Digital Television Transition in The United States - Impact - Loss of Service

Loss of Service

A major concern is that the broadcast technology used for ATSC signals called 8VSB has problems receiving signals inside buildings and in urban areas, largely due to multipath reception issues which cause ghosting and fading on analog images, but can lead to intermittent signal or no reception at all on ATSC programs. DTV broadcasts exhibit a digital cliff effect, by which viewers will receive either a perfect signal or no signal at all with little or no middle ground. Digital transmissions do contain additional data bits to provide error correction for a finite number of bit errors; once signal quality degrades beyond that point, recovery of the original digital signal becomes impossible, and the image on the screen freezes, or blinks back and forth to totally blank black.

The maximum power for DTV broadcast classes is also substantially lower; one-fifth of the legal limits for the former full-power analog services. This is because there are only eight different states in which an 8VSB signal can be in at any one moment; thus, like all digital transmissions, very little signal is required at the receiver in order to decode it. Nonetheless, this limit is often too low for many stations to reach many rural areas, which was an alleged benefit in the FCC's choice of ATSC and 8VSB over worldwide-standard DVB-T and its COFDM modulation. Additionally, without the hierarchical modulation of DVB, signal loss is complete, and there is no switch to a lower resolution before this occurs.
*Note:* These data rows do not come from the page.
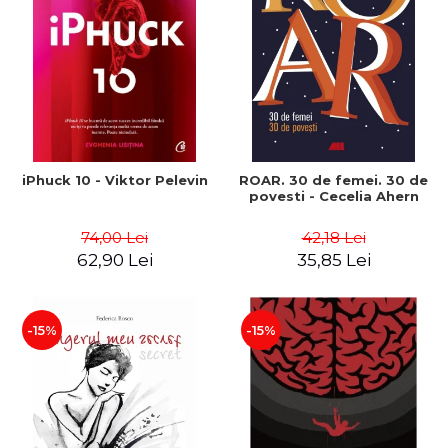
iPhuck 10 - Viktor Pelevin
ROAR. 30 de femei. 30 de
povesti - Cecelia Ahern
74,00 Lei
42,18 Lei
62,90 Lei
35,85 Lei
-15%
-15%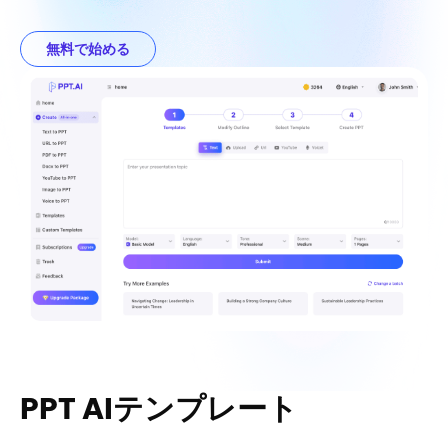
無料で始める
PPT AIテンプレート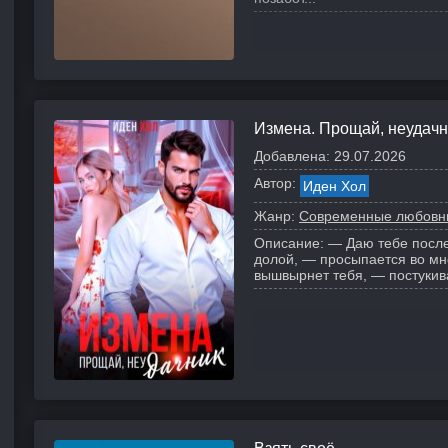
ый
Измена. Прощай, неудачн
Добавлена:
29.07.2026
Автор:
Иден Хол
Жанр:
Современные любовн
Описание:
— Даю тебе после
долой, — просыпается во мн
вышвырнет тебя, — постукива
A hundred-kW analog station on TV channels 2 to 6 would therefore be faced with the choice of either lowering its power by 80% (to the twenty kilowatt limit of low-VHF DTV) or abandoning a frequency which it occupied since the 1950s in order to transmit more power (up to 1000 kW) on the less-crowded UHF TV band. Such stations can keep the same channel number, however, because of ATSC virtual channels. Unfortunately, the higher frequencies are challenged in areas where signals must travel great distances or encounter significant terrestrial obstacles. Most stations in the low-VHF (channels 2–6) did not return to these frequencies after the transition. About 40 stations remained in the low-VHF after the transition, with the majority in smaller markets (with a few notable exceptions). The FCC has long discouraged the digital allocation on low-VHF channels for several reasons: higher ambient noise, interference with FM radio (channel 6 borders FM at 88 MHz), and larger antenna size required for these channels. After the transition, many viewers using "high-definition" antennas have reported problems receiving stations that broadcast on VHF channels. This is because some of the new antennas marketed as "HDTV antennas" from manufacturers such as Channel Master were only designed for channels 7–51 and are more compact than their channel 2–69 counterparts. These manufacturers did not anticipate widespread continued use of the long-wavelength low-VHF channels.
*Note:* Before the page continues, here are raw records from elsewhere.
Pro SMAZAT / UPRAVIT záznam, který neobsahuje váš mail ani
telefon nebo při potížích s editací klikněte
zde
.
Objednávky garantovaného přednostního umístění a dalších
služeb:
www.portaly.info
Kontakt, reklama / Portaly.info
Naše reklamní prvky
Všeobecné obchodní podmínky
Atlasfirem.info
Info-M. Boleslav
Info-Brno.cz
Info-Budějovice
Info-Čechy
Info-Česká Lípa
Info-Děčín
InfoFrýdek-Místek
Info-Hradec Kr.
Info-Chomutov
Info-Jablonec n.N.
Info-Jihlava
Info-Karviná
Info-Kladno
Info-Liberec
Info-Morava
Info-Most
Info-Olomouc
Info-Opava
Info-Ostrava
Stations that broadcast in analog on channel 6 have had an additional benefit of having its audio feed broadcast on 87.7 MHz, which is at the very low end of the FM radio dial. As such, many stations that use channel 6 have taken advantage of this, and directly promote this feature, especially during drive time newscasts, and as a critical conduit of information in markets where severe weather (such as hurricanes) allowed a station the advantage to broadcast their audio via FM radio without having to contract with another FM operation to do so. WDSU in New Orleans, Miami's WTVJ and WECT in Wilmington, North Carolina were among the most well-known Channel 6 broadcasters which used this approach to provide emergency information during hurricanes.

Digital television, however, does not have this feature, and after the transition, this additional method of reception is no longer available. WRGB, channel 6 in Albany, New York, used a separate transmitter on 87.7 which transmitted a polarized analog audio signal, avoiding interference with the digital TV feed and allowing the station to keep its audio on 87.7 FM after the transition to digital. WRGB ran this transmitter for approximately 6 weeks on an experimental basis, only to find that the vertically polarized 87.7 MHz signal interfered with the digital video, while broadcast of analog signals on 87.9 MHz met with FCC objections. WITI in Milwaukee took a more direct though still experimental approach to restore their TV audio, having it restored in August 2009 to an HD Radio subchannel of WMIL-FM via a content agreement with WMIL owner Clear Channel Communications. A purchase of HD Radio equipment or having a car stereo equipped with an HD Radio receiver is required to listen to this broadcast.

Planning for DTV reception assumed "a properly oriented, high-gain antenna mounted 30 feet in the air outside." The Consumer Electronics Association set up a website called AntennaWeb to identify means to provide the correct signal reception to over-the-air viewers. Another website, TVFool provides geographic mapping and signal data to allow viewers to estimate the number of channels which will be gained or lost as a result of digital transition; while it estimated that marginally more stations would be gained than lost by viewers, this varied widely with viewers of low-VHF analog signals in distant-fringe areas among the most adversely affected. An estimated 1.8 million people were expected to lose the ability to access over-the-air TV entirely as a result of the digital transition.

Viewers in rural and mountainous regions were particularly prone to lose all reception after digital transition.